Start of Exercise materials

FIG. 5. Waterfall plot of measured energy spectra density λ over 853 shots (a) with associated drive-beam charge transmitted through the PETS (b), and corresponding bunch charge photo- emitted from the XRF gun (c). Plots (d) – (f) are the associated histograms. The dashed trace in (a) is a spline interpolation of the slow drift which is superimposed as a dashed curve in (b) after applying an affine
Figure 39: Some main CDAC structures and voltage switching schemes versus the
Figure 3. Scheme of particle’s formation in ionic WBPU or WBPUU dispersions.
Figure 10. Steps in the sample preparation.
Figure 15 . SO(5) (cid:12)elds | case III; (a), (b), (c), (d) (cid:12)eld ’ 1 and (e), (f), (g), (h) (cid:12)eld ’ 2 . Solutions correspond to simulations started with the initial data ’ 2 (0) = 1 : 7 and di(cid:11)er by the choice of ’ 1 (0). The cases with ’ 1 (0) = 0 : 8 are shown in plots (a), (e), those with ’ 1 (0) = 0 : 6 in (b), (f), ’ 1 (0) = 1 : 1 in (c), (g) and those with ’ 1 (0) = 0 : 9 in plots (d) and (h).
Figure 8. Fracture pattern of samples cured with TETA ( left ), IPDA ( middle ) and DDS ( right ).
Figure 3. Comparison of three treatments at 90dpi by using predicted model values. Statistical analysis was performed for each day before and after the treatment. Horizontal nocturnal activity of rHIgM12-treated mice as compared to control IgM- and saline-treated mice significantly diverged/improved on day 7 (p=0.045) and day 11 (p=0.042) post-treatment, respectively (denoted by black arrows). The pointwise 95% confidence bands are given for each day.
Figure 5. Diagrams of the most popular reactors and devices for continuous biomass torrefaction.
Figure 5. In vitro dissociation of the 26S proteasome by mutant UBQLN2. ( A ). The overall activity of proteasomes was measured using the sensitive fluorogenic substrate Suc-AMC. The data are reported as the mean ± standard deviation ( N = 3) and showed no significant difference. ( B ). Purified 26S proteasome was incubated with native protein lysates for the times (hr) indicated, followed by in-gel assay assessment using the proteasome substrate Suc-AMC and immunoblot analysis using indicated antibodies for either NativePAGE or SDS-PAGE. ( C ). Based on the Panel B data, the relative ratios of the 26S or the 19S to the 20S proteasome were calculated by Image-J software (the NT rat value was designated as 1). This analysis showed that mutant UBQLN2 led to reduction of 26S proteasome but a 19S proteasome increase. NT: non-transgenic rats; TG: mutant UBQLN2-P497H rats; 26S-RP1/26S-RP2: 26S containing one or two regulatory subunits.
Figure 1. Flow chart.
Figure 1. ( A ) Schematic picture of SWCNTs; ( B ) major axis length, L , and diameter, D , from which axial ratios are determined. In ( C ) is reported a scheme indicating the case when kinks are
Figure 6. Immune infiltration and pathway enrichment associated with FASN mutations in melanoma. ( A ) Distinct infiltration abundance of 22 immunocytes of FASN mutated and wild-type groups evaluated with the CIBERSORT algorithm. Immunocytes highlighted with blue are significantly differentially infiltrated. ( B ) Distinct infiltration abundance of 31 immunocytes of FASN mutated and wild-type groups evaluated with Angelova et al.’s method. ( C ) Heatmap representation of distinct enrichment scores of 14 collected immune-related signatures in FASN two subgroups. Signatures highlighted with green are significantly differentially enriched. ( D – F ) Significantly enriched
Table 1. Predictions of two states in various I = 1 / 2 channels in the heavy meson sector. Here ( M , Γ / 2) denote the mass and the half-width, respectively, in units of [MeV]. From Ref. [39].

End of Exercise materials

- To do: Of all the entries above, output exactly the lines between the one holding "Figure 8. Fracture" and the one holding "Figure 1. ( A", inclusive.

- Your solution:
Figure 8. Fracture pattern of samples cured with TETA ( left ), IPDA ( middle ) and DDS ( right ).
Figure 3. Comparison of three treatments at 90dpi by using predicted model values. Statistical analysis was performed for each day before and after the treatment. Horizontal nocturnal activity of rHIgM12-treated mice as compared to control IgM- and saline-treated mice significantly diverged/improved on day 7 (p=0.045) and day 11 (p=0.042) post-treatment, respectively (denoted by black arrows). The pointwise 95% confidence bands are given for each day.
Figure 5. Diagrams of the most popular reactors and devices for continuous biomass torrefaction.
Figure 5. In vitro dissociation of the 26S proteasome by mutant UBQLN2. ( A ). The overall activity of proteasomes was measured using the sensitive fluorogenic substrate Suc-AMC. The data are reported as the mean ± standard deviation ( N = 3) and showed no significant difference. ( B ). Purified 26S proteasome was incubated with native protein lysates for the times (hr) indicated, followed by in-gel assay assessment using the proteasome substrate Suc-AMC and immunoblot analysis using indicated antibodies for either NativePAGE or SDS-PAGE. ( C ). Based on the Panel B data, the relative ratios of the 26S or the 19S to the 20S proteasome were calculated by Image-J software (the NT rat value was designated as 1). This analysis showed that mutant UBQLN2 led to reduction of 26S proteasome but a 19S proteasome increase. NT: non-transgenic rats; TG: mutant UBQLN2-P497H rats; 26S-RP1/26S-RP2: 26S containing one or two regulatory subunits.
Figure 1. Flow chart.
Figure 1. ( A ) Schematic picture of SWCNTs; ( B ) major axis length, L , and diameter, D , from which axial ratios are determined. In ( C ) is reported a scheme indicating the case when kinks are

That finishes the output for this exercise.